The problem with using the word gender to represent how one feels psychologically and sex for the biological differences is that historically, gender and sex are synonyms. It became popular in the Victorian era because that lot of prudes didn't want to say the word "sex," which could also mean reproductive and erotic behavior. People who throw "gender reveal" parties are using it according to its historical intent. Gender as psychological identity is still a niche definition.
Changing an existing word's meaning is often a fraught enterprise.
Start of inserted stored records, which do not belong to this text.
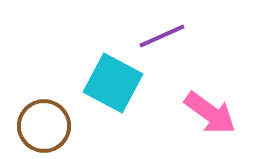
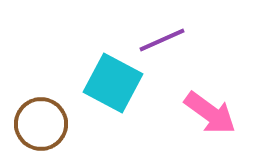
purple line: moved 4 px down
brown circle: moved 3 px left, 2 px up
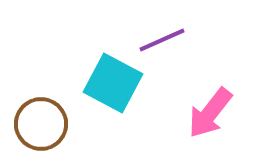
pink arrow: rotated 92 degrees clockwise
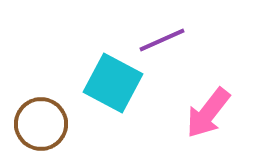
pink arrow: moved 2 px left
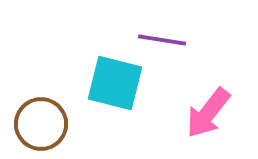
purple line: rotated 33 degrees clockwise
cyan square: moved 2 px right; rotated 14 degrees counterclockwise
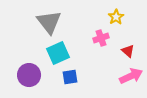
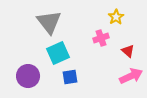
purple circle: moved 1 px left, 1 px down
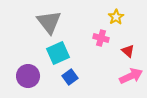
pink cross: rotated 35 degrees clockwise
blue square: rotated 28 degrees counterclockwise
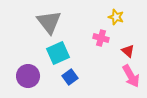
yellow star: rotated 21 degrees counterclockwise
pink arrow: rotated 85 degrees clockwise
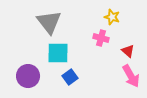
yellow star: moved 4 px left
cyan square: rotated 25 degrees clockwise
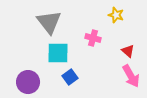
yellow star: moved 4 px right, 2 px up
pink cross: moved 8 px left
purple circle: moved 6 px down
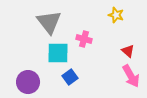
pink cross: moved 9 px left, 1 px down
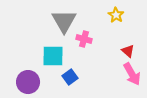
yellow star: rotated 14 degrees clockwise
gray triangle: moved 15 px right, 1 px up; rotated 8 degrees clockwise
cyan square: moved 5 px left, 3 px down
pink arrow: moved 1 px right, 2 px up
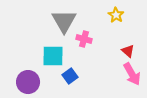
blue square: moved 1 px up
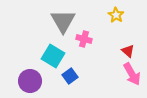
gray triangle: moved 1 px left
cyan square: rotated 30 degrees clockwise
purple circle: moved 2 px right, 1 px up
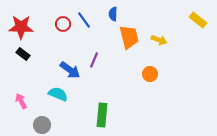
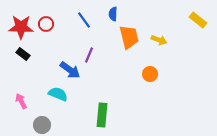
red circle: moved 17 px left
purple line: moved 5 px left, 5 px up
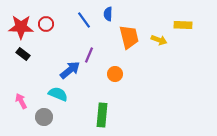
blue semicircle: moved 5 px left
yellow rectangle: moved 15 px left, 5 px down; rotated 36 degrees counterclockwise
blue arrow: rotated 75 degrees counterclockwise
orange circle: moved 35 px left
gray circle: moved 2 px right, 8 px up
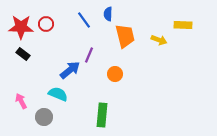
orange trapezoid: moved 4 px left, 1 px up
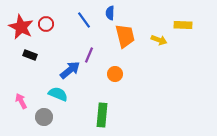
blue semicircle: moved 2 px right, 1 px up
red star: rotated 25 degrees clockwise
black rectangle: moved 7 px right, 1 px down; rotated 16 degrees counterclockwise
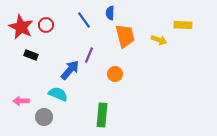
red circle: moved 1 px down
black rectangle: moved 1 px right
blue arrow: rotated 10 degrees counterclockwise
pink arrow: rotated 63 degrees counterclockwise
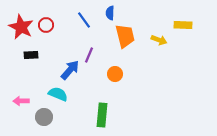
black rectangle: rotated 24 degrees counterclockwise
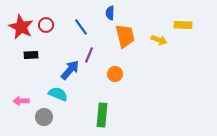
blue line: moved 3 px left, 7 px down
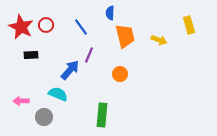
yellow rectangle: moved 6 px right; rotated 72 degrees clockwise
orange circle: moved 5 px right
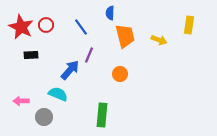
yellow rectangle: rotated 24 degrees clockwise
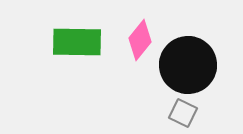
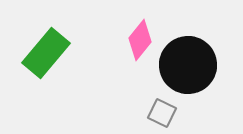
green rectangle: moved 31 px left, 11 px down; rotated 51 degrees counterclockwise
gray square: moved 21 px left
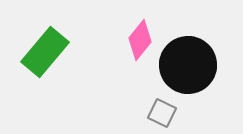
green rectangle: moved 1 px left, 1 px up
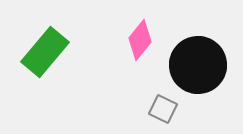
black circle: moved 10 px right
gray square: moved 1 px right, 4 px up
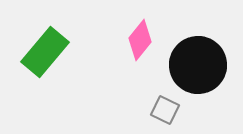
gray square: moved 2 px right, 1 px down
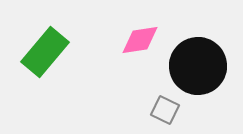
pink diamond: rotated 42 degrees clockwise
black circle: moved 1 px down
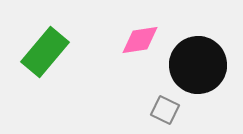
black circle: moved 1 px up
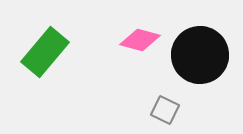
pink diamond: rotated 24 degrees clockwise
black circle: moved 2 px right, 10 px up
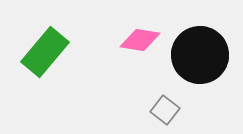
pink diamond: rotated 6 degrees counterclockwise
gray square: rotated 12 degrees clockwise
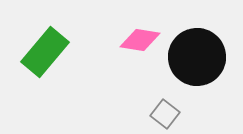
black circle: moved 3 px left, 2 px down
gray square: moved 4 px down
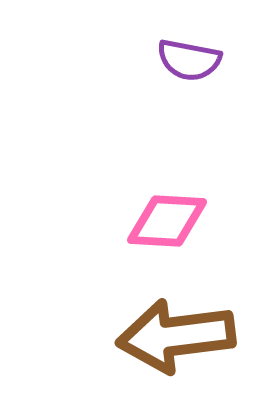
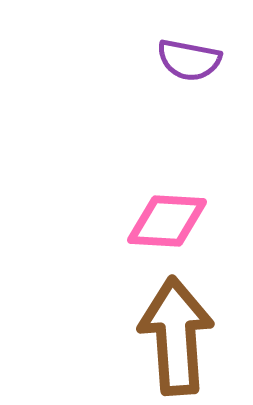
brown arrow: rotated 93 degrees clockwise
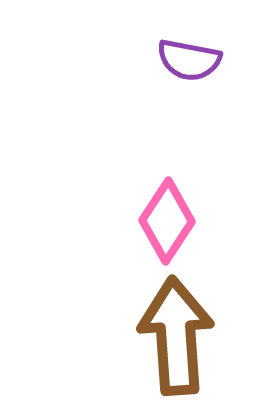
pink diamond: rotated 60 degrees counterclockwise
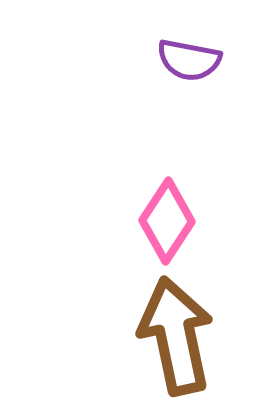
brown arrow: rotated 8 degrees counterclockwise
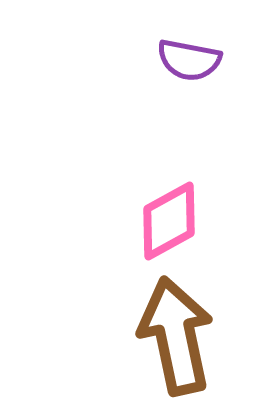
pink diamond: moved 2 px right; rotated 28 degrees clockwise
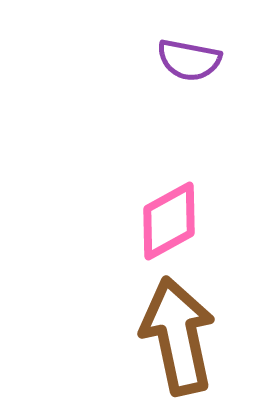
brown arrow: moved 2 px right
Once it becomes a political football, it degenerates into a fight over who controls the language.
c. 1300, "kind, sort, class, a class or kind of persons or things sharing certain traits," from Old French gendre, genre "kind, species; character; gender" (12c., Modern French genre), from stem of Latin genus (genitive generis) "race, stock, family; kind, rank, order; species," also "(male or female) sex," from PIE root *gene- "give birth, beget," with derivatives referring to procreation and familial and tribal groups.
The "male-or-female sex" sense of the word is attested in English from early 15c. As sex (n.) took on erotic qualities in 20c., gender came to be the usual English word for "sex of a human being," in which use it was at first regarded as colloquial or humorous. Later often in feminist writing with reference to social attributes as much as biological qualities; this sense first attested 1963. Gender-bender is from 1977, popularized from 1980, with reference to pop star David Bowie.